I'm roughly 1/3 of the way through my paramedic field internship and as of yet, I still don't have a lot of confidence in taking care of a complicated patient. That being said, I can handle 98% of all the patients that I run on without any problem at all. After all, I live in town where the geriatric population is high and the majority of the patients we take to the hospital are "I can't poop" or "it hurts when I pee." The minority are a little more serious with complaints like "it's hard to breath" or "I'm having chest pain." I guess what I have problems with is taking charge and having a clear line of thinking on patients that are having the massive heart attack or the flash pulmonary edema event.

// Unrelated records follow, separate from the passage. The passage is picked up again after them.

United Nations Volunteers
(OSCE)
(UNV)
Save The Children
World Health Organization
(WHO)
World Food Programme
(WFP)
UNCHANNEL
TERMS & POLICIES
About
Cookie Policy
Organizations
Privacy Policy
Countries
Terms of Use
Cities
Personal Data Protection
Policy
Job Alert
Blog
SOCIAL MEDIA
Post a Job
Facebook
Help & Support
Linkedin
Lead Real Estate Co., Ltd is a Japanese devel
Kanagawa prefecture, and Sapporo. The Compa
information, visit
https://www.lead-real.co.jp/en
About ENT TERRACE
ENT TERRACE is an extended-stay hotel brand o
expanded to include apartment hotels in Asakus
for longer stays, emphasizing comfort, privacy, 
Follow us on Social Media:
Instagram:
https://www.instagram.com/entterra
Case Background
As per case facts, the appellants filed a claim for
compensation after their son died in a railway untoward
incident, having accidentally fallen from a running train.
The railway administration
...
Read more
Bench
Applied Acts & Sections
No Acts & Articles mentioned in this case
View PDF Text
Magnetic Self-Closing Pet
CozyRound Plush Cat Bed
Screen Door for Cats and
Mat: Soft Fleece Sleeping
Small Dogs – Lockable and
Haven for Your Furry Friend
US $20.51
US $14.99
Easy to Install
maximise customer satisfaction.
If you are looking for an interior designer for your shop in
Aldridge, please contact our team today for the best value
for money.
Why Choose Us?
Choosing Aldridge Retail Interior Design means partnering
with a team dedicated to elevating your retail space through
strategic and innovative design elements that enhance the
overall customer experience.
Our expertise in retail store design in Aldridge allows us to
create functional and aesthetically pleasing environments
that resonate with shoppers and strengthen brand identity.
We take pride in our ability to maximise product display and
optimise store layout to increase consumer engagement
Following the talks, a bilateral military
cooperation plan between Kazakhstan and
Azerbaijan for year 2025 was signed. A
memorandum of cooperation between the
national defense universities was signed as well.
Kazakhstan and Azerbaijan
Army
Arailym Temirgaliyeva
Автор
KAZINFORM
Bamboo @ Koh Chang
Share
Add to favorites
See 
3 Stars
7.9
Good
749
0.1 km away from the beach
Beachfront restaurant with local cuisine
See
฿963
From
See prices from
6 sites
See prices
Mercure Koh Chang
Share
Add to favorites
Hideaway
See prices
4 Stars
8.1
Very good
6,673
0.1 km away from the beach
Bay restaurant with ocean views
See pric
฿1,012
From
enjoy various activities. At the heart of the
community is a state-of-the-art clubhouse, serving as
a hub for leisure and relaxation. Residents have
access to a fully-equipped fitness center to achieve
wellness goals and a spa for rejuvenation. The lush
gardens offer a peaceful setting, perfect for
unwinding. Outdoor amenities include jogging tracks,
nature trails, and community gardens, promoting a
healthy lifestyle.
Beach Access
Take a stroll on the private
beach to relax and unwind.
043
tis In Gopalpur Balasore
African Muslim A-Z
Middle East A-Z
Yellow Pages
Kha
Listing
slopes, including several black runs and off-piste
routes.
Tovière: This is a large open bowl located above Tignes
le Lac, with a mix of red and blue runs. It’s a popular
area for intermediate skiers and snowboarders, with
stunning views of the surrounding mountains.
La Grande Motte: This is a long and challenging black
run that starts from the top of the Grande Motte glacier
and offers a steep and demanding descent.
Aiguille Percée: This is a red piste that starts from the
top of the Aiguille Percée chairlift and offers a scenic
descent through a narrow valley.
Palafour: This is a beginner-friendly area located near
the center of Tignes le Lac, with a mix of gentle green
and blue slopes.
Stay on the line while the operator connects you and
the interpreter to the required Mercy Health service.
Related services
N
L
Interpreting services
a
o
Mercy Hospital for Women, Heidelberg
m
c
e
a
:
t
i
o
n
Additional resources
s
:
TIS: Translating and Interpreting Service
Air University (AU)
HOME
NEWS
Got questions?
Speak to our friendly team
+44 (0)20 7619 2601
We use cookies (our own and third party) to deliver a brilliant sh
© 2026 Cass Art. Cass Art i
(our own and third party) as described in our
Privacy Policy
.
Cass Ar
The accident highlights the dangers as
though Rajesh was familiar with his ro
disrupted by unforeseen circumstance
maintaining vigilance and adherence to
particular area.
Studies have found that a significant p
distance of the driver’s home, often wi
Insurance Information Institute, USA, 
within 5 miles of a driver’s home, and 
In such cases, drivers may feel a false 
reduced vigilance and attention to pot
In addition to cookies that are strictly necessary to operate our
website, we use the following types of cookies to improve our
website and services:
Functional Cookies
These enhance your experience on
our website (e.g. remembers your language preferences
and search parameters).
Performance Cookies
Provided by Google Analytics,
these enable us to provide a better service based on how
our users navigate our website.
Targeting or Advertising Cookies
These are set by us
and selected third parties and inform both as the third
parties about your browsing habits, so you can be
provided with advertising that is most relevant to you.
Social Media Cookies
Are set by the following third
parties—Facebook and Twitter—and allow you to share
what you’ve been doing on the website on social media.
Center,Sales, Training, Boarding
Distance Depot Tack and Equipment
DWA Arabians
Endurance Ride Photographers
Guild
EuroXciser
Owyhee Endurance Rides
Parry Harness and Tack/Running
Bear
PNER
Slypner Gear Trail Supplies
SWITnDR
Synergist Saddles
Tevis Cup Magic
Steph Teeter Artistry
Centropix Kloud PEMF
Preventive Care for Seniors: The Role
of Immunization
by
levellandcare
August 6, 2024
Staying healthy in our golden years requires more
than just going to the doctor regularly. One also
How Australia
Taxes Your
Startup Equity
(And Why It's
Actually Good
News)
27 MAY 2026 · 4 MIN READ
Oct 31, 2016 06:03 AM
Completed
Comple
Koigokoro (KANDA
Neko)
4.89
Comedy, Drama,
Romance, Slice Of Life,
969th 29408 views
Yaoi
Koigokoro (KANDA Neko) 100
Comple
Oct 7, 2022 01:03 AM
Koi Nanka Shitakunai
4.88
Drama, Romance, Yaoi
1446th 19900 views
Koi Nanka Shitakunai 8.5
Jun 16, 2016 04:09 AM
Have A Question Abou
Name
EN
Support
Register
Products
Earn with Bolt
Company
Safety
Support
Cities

I should also realize that I'm only 250 hours into my internship and that I have a lot left ahead of me and that maybe I'm right where I'm supposed to be. It just feels overwhelming--more so than when I was in the class room. Mess up on a test and it's okay; mess up on drug dosages in the field or misdiagnose a patient and there are serious consequences.
I'm also the kind of individual that knows more and responds better under pressure than I think I do. I'm harder on myself than I need to be sometimes, at least that's what my preceptors tell me. I just want to be a good paramedic, not the C average medic that barely passed his test. I want to be the paramedic that when people talk about they say "he's a damn good paramedic. I'd let him take care of my family."
Or maybe that's me being a little too arrogant.